YOUR TASK: Read through the listing below and return only the lines containing "middle".

EXTRACTED DATA:
■ ■ ■

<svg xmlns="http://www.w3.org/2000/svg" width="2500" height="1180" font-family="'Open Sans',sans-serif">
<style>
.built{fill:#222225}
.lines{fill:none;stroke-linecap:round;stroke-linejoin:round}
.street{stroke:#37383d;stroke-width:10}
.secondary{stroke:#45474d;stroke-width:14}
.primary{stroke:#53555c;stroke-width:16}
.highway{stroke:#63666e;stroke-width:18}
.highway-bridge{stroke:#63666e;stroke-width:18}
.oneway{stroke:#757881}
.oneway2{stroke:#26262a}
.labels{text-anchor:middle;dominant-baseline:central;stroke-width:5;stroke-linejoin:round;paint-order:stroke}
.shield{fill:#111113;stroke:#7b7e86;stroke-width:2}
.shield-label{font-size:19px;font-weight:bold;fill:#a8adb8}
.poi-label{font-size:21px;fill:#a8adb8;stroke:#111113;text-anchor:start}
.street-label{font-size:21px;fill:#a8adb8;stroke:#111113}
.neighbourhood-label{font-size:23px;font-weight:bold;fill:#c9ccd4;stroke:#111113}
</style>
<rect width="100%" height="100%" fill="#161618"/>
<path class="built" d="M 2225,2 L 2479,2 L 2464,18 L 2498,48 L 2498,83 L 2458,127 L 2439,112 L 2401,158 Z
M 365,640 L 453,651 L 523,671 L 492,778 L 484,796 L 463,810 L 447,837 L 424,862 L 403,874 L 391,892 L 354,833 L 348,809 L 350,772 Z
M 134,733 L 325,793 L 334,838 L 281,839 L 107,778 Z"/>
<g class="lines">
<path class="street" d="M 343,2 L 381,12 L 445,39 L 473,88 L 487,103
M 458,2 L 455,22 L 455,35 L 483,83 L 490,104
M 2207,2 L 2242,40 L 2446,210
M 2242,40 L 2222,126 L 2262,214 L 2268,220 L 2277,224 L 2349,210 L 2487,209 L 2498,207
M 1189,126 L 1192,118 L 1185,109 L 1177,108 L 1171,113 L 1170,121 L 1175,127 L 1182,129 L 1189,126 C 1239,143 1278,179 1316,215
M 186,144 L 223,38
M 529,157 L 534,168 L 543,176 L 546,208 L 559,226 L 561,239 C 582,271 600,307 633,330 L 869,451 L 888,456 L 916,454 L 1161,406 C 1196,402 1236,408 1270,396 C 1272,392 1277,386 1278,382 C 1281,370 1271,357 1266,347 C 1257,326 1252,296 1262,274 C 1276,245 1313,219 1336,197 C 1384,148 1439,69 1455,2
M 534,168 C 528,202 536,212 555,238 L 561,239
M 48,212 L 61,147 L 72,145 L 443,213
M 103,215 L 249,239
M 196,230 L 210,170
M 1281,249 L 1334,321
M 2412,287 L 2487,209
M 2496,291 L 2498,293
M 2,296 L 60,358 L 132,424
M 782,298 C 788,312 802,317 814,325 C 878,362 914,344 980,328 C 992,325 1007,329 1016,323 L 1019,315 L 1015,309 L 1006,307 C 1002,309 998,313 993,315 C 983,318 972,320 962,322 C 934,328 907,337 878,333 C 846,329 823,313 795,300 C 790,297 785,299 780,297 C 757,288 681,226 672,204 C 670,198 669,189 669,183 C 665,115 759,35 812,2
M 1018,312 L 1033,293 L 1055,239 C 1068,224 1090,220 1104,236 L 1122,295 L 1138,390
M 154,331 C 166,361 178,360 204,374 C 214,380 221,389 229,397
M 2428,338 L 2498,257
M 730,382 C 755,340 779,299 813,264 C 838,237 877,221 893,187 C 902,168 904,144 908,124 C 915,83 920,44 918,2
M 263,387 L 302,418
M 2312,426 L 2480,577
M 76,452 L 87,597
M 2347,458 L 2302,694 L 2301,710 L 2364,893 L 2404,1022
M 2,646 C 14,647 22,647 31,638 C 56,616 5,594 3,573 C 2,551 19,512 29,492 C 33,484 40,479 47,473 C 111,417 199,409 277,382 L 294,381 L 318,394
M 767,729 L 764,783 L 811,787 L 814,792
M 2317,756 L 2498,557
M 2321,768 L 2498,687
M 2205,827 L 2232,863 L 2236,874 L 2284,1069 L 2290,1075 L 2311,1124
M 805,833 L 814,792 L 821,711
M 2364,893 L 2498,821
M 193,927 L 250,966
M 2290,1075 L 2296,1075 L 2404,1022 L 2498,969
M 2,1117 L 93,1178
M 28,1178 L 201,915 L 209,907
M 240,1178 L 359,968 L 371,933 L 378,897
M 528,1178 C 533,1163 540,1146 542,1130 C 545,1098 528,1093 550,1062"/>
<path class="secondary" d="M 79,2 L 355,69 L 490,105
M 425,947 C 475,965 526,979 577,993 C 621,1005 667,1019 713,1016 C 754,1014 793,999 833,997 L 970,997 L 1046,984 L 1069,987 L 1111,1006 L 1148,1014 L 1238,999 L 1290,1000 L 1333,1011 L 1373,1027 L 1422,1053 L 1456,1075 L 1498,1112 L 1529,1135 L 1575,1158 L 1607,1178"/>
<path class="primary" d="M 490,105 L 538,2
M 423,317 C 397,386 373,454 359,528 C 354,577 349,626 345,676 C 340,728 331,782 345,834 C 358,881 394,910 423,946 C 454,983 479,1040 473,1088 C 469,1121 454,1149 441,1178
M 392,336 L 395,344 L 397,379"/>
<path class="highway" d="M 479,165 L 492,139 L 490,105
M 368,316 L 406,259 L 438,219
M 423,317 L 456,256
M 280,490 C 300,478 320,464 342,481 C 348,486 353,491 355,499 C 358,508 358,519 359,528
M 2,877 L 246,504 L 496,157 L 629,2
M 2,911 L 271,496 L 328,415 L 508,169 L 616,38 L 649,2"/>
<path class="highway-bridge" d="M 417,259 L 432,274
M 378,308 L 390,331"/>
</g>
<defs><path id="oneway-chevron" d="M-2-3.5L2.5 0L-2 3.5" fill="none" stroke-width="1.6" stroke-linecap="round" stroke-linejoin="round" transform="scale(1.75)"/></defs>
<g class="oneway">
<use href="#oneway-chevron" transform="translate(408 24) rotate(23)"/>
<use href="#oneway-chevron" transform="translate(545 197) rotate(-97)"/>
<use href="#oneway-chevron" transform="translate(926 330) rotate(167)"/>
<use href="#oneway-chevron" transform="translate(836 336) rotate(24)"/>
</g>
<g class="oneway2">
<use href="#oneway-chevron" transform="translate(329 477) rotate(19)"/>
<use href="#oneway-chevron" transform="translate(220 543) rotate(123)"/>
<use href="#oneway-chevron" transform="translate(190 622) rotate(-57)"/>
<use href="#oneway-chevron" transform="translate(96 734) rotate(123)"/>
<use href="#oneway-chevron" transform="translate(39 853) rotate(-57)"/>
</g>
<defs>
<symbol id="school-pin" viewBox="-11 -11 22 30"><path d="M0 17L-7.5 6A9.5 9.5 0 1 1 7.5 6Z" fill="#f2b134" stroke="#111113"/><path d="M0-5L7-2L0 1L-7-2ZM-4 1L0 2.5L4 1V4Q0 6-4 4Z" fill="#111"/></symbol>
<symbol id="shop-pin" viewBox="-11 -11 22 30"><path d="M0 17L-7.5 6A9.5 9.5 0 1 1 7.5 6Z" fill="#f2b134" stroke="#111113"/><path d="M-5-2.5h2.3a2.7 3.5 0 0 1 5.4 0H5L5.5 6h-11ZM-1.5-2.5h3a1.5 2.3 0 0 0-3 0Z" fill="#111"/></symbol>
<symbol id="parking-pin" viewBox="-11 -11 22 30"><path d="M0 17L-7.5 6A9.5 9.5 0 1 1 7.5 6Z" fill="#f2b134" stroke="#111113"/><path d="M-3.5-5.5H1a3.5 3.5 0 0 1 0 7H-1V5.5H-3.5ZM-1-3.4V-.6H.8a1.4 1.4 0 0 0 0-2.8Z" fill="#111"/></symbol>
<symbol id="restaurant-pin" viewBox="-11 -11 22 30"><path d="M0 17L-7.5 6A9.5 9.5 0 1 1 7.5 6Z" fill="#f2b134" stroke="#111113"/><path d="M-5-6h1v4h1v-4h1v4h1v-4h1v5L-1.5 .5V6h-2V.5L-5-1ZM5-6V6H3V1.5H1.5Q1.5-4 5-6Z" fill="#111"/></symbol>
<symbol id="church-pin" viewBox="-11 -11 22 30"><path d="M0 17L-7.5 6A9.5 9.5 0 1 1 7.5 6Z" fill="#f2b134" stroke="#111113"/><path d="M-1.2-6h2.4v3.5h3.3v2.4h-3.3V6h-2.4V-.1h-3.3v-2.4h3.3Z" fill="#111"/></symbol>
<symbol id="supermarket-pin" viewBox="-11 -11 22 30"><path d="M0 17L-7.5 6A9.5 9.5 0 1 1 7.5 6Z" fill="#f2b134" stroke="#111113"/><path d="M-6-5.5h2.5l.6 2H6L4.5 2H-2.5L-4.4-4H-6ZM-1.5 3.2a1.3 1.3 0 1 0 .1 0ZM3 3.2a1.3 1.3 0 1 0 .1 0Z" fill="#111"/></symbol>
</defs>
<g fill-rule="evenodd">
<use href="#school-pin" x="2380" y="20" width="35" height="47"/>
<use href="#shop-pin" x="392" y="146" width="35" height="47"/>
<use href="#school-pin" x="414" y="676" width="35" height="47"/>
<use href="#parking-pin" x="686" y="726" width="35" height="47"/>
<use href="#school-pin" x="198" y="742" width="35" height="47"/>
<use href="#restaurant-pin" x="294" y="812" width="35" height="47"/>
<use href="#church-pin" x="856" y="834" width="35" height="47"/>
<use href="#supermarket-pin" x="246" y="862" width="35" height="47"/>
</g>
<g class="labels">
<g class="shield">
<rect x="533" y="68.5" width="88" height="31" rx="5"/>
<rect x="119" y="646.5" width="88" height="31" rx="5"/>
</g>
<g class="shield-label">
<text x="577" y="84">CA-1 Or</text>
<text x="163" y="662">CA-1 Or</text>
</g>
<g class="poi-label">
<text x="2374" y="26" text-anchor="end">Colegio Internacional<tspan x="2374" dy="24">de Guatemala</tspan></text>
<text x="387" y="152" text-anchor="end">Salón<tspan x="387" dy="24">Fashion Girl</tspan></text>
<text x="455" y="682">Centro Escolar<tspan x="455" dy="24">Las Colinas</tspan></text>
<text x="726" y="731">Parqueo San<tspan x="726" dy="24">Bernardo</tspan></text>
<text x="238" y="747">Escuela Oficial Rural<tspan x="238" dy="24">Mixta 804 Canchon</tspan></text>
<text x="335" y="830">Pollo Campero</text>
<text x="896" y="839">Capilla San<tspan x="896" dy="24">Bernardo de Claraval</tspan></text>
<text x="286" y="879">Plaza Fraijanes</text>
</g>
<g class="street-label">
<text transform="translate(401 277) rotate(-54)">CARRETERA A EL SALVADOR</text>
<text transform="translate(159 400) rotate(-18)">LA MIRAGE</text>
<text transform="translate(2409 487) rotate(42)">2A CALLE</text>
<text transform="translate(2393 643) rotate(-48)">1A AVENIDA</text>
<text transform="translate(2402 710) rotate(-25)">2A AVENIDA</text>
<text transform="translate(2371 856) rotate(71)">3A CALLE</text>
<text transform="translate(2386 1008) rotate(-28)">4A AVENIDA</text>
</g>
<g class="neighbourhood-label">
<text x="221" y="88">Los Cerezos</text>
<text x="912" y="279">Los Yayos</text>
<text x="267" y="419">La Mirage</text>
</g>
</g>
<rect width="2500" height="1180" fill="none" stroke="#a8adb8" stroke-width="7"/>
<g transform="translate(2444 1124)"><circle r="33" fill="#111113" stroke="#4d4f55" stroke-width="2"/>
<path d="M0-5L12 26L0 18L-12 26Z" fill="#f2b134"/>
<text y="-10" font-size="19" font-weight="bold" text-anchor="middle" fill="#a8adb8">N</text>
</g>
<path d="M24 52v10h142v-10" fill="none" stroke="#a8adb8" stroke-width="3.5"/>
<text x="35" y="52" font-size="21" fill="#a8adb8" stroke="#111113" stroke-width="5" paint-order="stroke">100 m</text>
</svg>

■ ■ ■

WRITTEN ANSWER:
.labels{text-anchor:middle;dominant-baseline:central;stroke-width:5;stroke-linejoin:round;paint-order:stroke}
<text y="-10" font-size="19" font-weight="bold" text-anchor="middle" fill="#a8adb8">N</text>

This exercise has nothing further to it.